**Text provided:**
--- start ---
The state information of the door 202, 302 may be at least one of the following: moving, open, closed. The control unit 106 may define the state information to be moving, if the variance of the detected data is defined to be higher than the idle noise of the magnetometer 102. Alternatively, if the variance of the detected data is defined to correspond to the idle noise of the magnetometer 102, the state information may be defined to be open or closed. In order to define whether the state information of the door 202, 302 is open or closed, the control unit 106 is further configured to compare the detected data to a door environment specific reference value. If the average of the detected data is defined to differ from the door environment specific reference value more than a predefined limit, the state information of the door 202, 302 may be defined to be open. Alternatively, if the average of the detected data is defined to differ from the door environment specific reference value less than the predefined limit, the state information of the door 202, 302 may be defined to be closed.
The door environment specific reference value is an average value of previously detected and stored data representing the magnetic field created by the at least one permanent magnet at said door environment, when the door 202, 302 is defined to be in the closed state. Before the arrangement may be taken into actual operation one or more test runs are carried out in the operation environment of the arrangement in order to generate initial value for each door environment specific reference values. For example in the elevator environment the one or more test runs may be carried out at each floor in order to generate initial values for the door environment specific reference values at each floor. Each door 202, 302 has its own door environment that has an influence on the magnetic field around the door 202, 302. Each metal structures or objects around the door 202, 302 change the magnetic field around the door 202, 302. Typically there are fixed structures or objects, such as door frame, wall, ceiling or floor, which each comprises metal, in the door environment causing a characteristic magnetic field of that door environment. This characteristic magnetic field of each door environment caused by fixed structures or object in the door environment may be considered to be substantially static in relation to time. Each door may be recognized by means of the characteristic magnetic field of the door environment of said door, if the characteristic magnetic field of each door environment is known. For example in the elevator environment there are several structures or objects that have an influence on the magnetic field of each door environment. For example elevator shaft 208, counterweight, hoisting ropes, and floor levels 210 cause different magnetic field for each door environment at different floors.
--- end ---
**Objective:** In the magnetometer text, why are test runs carried out at each floor in an elevator environment before the arrangement is taken into operation? Answer in one to three sentences. The material is separate from the magnetometer text.

**Excerpted data:**
--- start ---
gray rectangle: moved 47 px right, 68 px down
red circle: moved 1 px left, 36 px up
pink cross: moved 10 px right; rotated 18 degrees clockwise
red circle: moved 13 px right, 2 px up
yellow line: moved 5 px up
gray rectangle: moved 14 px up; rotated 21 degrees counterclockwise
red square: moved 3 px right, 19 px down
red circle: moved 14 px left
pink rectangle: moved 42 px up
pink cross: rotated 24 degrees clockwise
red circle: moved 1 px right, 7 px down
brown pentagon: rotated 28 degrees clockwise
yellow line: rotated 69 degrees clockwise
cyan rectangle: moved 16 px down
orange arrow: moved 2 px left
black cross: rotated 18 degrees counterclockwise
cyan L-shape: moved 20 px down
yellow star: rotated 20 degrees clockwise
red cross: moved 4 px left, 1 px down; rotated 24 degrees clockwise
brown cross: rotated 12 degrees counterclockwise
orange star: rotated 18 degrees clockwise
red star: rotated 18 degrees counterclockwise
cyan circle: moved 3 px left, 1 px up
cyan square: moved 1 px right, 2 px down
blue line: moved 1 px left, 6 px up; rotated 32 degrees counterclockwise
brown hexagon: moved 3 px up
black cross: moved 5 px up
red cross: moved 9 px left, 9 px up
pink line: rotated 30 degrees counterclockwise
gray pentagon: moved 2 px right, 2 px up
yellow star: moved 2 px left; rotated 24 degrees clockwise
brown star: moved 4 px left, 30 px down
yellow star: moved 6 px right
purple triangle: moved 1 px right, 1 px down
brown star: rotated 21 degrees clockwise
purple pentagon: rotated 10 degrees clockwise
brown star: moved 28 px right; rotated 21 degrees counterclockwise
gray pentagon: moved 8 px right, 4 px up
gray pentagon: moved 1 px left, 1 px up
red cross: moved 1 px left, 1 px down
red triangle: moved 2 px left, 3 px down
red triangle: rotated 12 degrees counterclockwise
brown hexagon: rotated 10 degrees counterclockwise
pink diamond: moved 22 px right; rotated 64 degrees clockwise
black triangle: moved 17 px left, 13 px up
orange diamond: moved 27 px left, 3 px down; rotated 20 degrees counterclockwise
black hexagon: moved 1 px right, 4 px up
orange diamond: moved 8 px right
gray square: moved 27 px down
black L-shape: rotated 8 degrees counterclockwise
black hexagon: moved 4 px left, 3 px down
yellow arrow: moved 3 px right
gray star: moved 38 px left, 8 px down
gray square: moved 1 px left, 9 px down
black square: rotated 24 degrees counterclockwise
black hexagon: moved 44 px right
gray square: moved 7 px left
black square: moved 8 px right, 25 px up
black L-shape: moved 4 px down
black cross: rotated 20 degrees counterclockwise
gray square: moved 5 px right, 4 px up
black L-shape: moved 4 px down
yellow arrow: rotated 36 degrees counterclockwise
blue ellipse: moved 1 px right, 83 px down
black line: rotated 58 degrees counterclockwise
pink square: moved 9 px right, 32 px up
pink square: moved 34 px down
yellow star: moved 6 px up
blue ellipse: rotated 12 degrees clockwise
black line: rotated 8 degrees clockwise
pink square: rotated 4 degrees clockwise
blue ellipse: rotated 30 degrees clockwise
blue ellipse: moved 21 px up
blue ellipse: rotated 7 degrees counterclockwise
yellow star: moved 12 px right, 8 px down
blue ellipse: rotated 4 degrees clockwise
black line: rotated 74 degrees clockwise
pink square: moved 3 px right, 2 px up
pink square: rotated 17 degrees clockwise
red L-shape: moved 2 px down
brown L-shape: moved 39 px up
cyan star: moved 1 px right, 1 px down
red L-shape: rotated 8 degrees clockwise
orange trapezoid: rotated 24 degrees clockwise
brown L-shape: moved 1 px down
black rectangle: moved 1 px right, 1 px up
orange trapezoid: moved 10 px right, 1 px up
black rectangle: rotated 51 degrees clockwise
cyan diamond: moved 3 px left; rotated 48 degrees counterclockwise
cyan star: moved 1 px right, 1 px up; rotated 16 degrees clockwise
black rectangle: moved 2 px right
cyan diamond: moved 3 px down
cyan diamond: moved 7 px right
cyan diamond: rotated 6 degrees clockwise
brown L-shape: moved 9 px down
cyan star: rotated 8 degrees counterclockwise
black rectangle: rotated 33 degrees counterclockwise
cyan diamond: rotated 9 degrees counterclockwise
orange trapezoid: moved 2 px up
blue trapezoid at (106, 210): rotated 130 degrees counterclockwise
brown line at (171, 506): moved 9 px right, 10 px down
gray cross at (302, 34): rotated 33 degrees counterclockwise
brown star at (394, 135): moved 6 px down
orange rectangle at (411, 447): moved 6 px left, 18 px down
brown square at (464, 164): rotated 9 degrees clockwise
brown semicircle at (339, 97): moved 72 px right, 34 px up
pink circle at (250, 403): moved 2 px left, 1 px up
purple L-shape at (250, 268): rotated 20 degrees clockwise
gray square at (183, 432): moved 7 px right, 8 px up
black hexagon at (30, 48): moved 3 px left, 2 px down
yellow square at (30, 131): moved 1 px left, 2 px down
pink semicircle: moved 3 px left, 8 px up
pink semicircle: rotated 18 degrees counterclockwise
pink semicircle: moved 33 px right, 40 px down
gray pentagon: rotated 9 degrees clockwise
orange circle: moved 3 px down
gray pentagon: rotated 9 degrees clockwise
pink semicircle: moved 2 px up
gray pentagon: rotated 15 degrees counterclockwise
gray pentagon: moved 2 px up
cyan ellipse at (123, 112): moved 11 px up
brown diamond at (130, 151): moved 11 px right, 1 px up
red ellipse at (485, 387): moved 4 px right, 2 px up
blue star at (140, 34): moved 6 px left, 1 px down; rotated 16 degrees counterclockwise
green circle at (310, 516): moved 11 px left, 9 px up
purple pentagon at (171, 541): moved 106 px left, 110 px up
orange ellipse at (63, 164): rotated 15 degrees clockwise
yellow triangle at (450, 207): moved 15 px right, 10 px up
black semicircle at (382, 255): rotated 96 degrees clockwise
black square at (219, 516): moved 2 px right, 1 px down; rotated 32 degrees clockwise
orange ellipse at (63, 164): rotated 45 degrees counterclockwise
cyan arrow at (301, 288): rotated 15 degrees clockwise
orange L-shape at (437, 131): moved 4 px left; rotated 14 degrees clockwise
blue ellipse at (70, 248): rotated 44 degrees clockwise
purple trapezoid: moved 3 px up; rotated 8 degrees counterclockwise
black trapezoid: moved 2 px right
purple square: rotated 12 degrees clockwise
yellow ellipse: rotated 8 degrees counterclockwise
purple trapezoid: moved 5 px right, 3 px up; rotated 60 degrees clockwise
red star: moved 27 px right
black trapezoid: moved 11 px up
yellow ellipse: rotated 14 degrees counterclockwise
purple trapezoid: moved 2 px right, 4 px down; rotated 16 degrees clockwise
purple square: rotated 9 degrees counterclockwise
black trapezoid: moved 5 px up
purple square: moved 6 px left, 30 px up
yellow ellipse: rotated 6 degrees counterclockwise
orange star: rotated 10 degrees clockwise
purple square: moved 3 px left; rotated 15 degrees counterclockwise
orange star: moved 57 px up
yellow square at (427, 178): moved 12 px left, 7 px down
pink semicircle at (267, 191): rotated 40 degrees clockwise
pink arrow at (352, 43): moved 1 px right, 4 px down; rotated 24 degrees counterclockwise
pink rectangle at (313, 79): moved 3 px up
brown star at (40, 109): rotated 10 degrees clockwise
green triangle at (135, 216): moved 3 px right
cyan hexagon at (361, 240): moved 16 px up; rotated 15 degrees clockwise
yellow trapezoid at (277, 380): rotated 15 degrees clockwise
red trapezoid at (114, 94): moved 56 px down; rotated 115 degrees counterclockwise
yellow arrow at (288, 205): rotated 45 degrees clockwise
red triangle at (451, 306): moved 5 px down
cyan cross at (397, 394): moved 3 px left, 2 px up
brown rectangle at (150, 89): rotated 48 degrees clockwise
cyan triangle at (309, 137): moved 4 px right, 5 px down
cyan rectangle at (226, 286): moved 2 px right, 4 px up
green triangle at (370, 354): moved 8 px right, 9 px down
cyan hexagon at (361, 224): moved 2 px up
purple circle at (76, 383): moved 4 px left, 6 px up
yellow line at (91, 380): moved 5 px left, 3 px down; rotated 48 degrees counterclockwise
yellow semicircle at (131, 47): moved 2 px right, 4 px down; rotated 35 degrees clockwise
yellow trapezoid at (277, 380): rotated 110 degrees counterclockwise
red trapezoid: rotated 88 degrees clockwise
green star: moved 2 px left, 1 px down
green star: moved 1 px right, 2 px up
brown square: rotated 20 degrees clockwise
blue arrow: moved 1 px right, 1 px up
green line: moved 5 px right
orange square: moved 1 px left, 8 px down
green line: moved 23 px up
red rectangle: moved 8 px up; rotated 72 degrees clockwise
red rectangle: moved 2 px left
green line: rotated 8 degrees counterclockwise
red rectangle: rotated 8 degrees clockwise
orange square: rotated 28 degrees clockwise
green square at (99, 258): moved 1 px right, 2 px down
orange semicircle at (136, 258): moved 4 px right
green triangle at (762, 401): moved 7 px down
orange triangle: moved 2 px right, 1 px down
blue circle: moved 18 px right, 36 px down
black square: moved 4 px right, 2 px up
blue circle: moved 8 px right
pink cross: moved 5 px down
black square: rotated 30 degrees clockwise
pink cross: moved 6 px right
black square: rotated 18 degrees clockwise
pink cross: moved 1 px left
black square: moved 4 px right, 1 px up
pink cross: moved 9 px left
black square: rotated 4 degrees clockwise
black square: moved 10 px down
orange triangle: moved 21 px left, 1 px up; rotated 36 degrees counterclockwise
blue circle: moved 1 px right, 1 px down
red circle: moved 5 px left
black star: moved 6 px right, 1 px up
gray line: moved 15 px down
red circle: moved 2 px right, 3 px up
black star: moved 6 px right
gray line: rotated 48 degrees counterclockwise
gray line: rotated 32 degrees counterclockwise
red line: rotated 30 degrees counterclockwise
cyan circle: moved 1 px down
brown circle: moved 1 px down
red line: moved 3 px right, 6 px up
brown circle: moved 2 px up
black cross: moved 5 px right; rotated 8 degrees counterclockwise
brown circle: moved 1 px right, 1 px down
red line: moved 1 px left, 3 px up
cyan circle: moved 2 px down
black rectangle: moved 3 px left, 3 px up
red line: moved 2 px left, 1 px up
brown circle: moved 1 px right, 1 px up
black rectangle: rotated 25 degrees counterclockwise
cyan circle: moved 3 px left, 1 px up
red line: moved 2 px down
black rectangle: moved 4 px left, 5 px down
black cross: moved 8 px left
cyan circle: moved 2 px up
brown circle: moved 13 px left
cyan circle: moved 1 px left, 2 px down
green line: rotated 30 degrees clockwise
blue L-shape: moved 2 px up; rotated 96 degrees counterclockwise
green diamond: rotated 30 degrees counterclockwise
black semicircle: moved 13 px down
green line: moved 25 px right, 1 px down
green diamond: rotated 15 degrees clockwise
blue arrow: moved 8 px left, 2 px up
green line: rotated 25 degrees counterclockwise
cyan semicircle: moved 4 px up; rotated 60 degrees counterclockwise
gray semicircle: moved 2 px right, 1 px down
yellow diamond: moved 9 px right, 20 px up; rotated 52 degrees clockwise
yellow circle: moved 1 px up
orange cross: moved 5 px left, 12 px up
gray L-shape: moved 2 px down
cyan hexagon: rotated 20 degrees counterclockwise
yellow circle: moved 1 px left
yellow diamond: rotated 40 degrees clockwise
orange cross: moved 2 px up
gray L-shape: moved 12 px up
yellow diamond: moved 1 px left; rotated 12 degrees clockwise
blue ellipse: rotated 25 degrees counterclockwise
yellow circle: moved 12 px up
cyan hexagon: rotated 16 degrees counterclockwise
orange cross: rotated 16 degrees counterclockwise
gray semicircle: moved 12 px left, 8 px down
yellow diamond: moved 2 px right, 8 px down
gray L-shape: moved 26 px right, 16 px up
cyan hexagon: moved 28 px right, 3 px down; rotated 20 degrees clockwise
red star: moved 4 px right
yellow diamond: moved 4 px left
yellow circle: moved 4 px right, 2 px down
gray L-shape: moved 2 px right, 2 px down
--- end ---
**Solution to this task:** The test runs generate initial values for the door environment specific reference value at each floor. Each door has its own environment, and metal structures or objects around it, such as the elevator shaft, counterweight, hoisting ropes and floor levels, create a different characteristic magnetic field for each door environment at each floor.